Charter Board Working Group
The district is also seeking the input of charter board leaders.
Orleans Parish School Board member Ethan Ashley has created a charter board member working group. The school board approved it last week.
“I think governance is a huge part of the next frontier to make sure we’re successful,” he said.
The working group will consist of someone from the superintendent’s office, four charter board chairpersons (this must include one single-site charter and a charter management organization), and a representative from the School Leaders Council. The group will also include representatives from several community groups.
“If we as an authorizer aren’t ensuring that were supporting the actual charter boards with information and support that they need to be successful, ultimately I think there will be problems,” Ashley said. “And we don’t need any additional problems.”
The group is charged with defining what charter board members should know and how much training they should receive.
“Dr. Murray will be leading the charter board working group,” Aiken said. “That group’s task is providing recommendations about potential policies we should approve as a board.”
The board has also tasked the working group with ensuring whistleblowers can confidentially report “unethical or unprofessional behavior of a charter board member” to the district.
Is the district infringing on charter autonomy?
Charter boards contract with the district, but the schools operate independently. And charter school advocates value that independence.

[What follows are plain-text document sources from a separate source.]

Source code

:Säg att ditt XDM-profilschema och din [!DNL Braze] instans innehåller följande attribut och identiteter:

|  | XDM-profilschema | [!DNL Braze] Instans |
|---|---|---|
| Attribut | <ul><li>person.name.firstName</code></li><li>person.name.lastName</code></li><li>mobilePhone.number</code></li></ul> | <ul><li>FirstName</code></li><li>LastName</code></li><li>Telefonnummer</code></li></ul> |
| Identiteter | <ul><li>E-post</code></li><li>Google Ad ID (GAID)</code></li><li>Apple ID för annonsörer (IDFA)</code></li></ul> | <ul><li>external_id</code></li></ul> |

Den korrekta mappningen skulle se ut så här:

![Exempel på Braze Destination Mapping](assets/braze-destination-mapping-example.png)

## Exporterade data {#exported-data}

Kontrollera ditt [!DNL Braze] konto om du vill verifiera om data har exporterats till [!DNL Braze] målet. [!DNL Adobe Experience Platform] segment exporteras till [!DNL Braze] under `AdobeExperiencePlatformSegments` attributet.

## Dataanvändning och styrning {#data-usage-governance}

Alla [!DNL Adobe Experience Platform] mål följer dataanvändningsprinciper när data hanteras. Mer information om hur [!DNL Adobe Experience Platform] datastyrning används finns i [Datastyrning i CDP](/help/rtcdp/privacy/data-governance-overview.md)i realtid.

Caroline Roemer, the head of the Louisiana Association for Public Charter Schools, said board training is important but she thinks the district should focus on results, not micromanaging boards.
Financial and academic requirements are fairly easy for the district to measure because they come down to numbers and the district has a clearly defined definition of compliance in both areas. When it comes to governance, things like public meetings, financial disclosures, ethics trainings and complete financial audits are measurable outputs, she said.
“I think as an authorizer, figuring out how to check schools on that makes complete sense,” she said.
But she said that mandatory board training may go too far.
“Does OPSB think there’s something beyond the compliance that they should be doing?” Roemer wondered. “That gets into best practices and those sorts of things. And I’m not sure that that’s their place.”
It’s unclear exactly what OPSB’s board training may look like. The policy was only announced last week and is months away from being considered for final adoption.
“I would not say that mandatory training equals high-performing boards,” Roemer said.
She wondered who would facilitate and pay for the sessions and how long they would be.
“When you’re dealing with volunteer boards, that can become burdensome on both sides,” Roemer said of required trainings.
Crescent City Schools CEO Kate Mehok also wondered about those things. She welcomed training for new board members. But she also wants to ensure that any future governance policies do not place an undue burden on her staff members to ensure that board members comply.
Aiken said board members would be responsible for reporting on training.
Webber, of the Orleans Public Education Network, said she wonders how the district will navigate both supporting schools and holding them accountable.
She said it’s important to ensure “that this decision was made to protect the best interest of students of families. And if that means autonomy is challenged, that’s fine, because it’s not about autonomy. It’s about students and families.”
When asked about how the district’s steps would align with its system of independent schools, Aiken said the training was a key part of that.
“I think this is more so for setting our expectation and letting them understand OPSB policies are things they could get flagged on,” Aiken said.
“I think if anything that supports autonomy,” she said. “I think autonomy only works when people understand how they will be held accountable.”